_WORK TO COMPLETE_: Print word for word the portion of the text on West Hampton Dunes that begins with "As of the census" and continues through "size was 2.00.".

_TEXT FOR ANALYSIS_:
According to the United States Census Bureau, the village has a total area of 10.1 km2, of which 0.9 km2 is land and 0.2 km2, or 20.45%, is water. There are four named roads in West Hampton Dunes: Dune Road, Dune Lane, Cove Lane, and Widgeon Way.

==Demographics==

As of the census of 2020, there were 126 people residing in the village. The population density was 32.2 PD/sqmi. There were 172 housing units at an average density of 503.6 /sqmi. The racial makeup of the village was 90.91% White and 9.09% Asian.

There were 7 households, out of which none had children under the age of 18 living with them, 42.9% were married couples living together, and 42.9% were non-families. 42.9% of all households were made up of individuals, and 28.6% had someone living alone who was 65 years of age or older. The average household size was 1.57 and the average family size was 2.00.

_PROVIDED MATERIAL_:
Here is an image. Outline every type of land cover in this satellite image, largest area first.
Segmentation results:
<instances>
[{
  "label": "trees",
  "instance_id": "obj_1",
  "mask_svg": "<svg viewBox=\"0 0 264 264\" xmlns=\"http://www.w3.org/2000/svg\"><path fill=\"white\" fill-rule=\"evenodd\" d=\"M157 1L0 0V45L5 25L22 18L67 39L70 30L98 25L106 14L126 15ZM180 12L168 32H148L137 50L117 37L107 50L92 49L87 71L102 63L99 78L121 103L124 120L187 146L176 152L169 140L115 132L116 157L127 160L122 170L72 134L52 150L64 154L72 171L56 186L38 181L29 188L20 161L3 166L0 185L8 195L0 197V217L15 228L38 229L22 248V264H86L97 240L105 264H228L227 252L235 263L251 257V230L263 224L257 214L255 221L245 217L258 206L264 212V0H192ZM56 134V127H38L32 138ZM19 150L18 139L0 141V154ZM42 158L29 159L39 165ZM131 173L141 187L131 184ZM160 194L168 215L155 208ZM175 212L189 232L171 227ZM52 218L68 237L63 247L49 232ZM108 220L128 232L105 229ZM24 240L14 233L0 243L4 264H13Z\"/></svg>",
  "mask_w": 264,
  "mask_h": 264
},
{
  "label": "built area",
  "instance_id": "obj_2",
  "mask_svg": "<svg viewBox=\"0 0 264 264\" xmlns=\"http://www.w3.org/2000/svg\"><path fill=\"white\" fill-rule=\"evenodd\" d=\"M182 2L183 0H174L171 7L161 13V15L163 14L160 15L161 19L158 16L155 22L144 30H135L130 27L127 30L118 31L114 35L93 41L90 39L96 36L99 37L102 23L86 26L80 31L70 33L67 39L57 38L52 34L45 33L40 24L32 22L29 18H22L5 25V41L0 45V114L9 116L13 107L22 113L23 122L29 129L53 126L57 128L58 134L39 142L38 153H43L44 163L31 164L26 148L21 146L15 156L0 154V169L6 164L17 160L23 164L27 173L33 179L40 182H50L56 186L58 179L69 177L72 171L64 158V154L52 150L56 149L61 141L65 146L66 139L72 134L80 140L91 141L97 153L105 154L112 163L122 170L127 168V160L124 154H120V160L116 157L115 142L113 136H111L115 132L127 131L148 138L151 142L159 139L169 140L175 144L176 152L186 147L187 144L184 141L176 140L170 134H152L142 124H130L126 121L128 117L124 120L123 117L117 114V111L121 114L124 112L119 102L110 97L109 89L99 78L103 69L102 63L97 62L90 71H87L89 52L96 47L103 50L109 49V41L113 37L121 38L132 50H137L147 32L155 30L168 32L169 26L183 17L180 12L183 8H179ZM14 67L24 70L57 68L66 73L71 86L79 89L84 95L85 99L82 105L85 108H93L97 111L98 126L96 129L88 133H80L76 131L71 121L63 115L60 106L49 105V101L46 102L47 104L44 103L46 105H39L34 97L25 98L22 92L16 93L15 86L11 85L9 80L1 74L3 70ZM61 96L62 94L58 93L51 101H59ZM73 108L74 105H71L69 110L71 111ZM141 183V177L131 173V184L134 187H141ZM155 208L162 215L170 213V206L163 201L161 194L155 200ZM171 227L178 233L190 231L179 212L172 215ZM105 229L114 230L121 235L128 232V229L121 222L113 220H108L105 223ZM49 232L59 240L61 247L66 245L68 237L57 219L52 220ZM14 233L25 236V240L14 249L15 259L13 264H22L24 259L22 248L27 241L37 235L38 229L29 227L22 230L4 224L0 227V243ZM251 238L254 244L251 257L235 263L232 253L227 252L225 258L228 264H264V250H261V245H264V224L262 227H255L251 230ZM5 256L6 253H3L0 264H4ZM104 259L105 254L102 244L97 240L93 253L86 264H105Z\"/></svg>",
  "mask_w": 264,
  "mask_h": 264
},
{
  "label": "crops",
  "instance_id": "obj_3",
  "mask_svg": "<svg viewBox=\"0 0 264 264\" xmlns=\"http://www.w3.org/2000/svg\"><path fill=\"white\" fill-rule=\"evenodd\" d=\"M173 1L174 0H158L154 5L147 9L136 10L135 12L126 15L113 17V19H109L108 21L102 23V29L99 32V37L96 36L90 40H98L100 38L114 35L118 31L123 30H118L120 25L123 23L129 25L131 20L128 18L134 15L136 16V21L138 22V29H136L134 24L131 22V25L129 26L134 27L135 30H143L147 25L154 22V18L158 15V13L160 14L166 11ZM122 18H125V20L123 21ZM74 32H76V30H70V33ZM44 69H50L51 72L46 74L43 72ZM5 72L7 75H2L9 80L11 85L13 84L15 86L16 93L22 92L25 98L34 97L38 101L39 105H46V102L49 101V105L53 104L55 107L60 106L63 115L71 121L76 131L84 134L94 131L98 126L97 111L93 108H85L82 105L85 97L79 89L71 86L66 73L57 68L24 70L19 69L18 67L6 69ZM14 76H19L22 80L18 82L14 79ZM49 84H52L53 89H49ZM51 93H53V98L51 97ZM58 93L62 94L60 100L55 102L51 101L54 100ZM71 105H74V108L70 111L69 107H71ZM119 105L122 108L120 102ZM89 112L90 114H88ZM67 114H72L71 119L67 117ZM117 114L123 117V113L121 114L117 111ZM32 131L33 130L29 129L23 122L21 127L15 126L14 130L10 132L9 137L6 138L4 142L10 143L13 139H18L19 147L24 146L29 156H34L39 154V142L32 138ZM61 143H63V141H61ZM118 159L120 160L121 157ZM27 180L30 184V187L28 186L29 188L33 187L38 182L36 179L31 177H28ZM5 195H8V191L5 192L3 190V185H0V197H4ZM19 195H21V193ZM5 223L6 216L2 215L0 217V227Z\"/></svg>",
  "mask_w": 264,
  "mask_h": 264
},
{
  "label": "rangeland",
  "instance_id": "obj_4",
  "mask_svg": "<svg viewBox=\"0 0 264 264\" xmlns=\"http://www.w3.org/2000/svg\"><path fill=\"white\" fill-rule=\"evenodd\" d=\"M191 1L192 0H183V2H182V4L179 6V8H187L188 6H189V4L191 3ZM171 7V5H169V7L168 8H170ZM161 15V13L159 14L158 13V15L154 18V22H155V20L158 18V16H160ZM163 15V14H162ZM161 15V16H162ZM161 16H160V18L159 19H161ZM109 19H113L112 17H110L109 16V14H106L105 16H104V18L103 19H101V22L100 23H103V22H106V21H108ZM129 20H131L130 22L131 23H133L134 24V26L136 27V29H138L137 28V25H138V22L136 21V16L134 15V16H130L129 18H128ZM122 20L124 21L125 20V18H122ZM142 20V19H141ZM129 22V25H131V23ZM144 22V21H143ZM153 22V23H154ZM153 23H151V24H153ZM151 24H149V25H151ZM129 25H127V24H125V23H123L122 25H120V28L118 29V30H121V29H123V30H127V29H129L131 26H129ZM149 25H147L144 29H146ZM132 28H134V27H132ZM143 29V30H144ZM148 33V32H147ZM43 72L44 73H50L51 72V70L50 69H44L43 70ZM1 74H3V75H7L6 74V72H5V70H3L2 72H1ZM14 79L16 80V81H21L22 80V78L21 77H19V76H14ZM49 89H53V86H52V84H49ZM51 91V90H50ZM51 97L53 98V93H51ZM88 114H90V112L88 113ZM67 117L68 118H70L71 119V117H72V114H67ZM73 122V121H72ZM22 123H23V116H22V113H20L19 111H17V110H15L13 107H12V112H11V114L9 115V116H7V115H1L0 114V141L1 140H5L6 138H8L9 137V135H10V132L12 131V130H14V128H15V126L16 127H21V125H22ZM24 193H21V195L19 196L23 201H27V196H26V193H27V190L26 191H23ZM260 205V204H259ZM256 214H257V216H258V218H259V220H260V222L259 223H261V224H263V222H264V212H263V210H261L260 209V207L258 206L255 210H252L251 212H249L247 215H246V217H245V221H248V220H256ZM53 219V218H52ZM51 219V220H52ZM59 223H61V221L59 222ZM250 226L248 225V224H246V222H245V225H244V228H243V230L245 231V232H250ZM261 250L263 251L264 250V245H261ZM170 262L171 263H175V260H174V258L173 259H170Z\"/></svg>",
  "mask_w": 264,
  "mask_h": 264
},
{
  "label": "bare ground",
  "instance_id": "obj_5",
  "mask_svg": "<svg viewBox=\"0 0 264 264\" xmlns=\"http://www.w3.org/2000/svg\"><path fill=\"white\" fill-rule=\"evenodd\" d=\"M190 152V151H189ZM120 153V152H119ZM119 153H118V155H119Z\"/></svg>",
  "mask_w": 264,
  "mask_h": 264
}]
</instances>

_EXERCISE SOLUTION_:
As of the census of 2020, there were 126 people residing in the village. The population density was 32.2 PD/sqmi. There were 172 housing units at an average density of 503.6 /sqmi. The racial makeup of the village was 90.91% White and 9.09% Asian.

There were 7 households, out of which none had children under the age of 18 living with them, 42.9% were married couples living together, and 42.9% were non-families. 42.9% of all households were made up of individuals, and 28.6% had someone living alone who was 65 years of age or older. The average household size was 1.57 and the average family size was 2.00.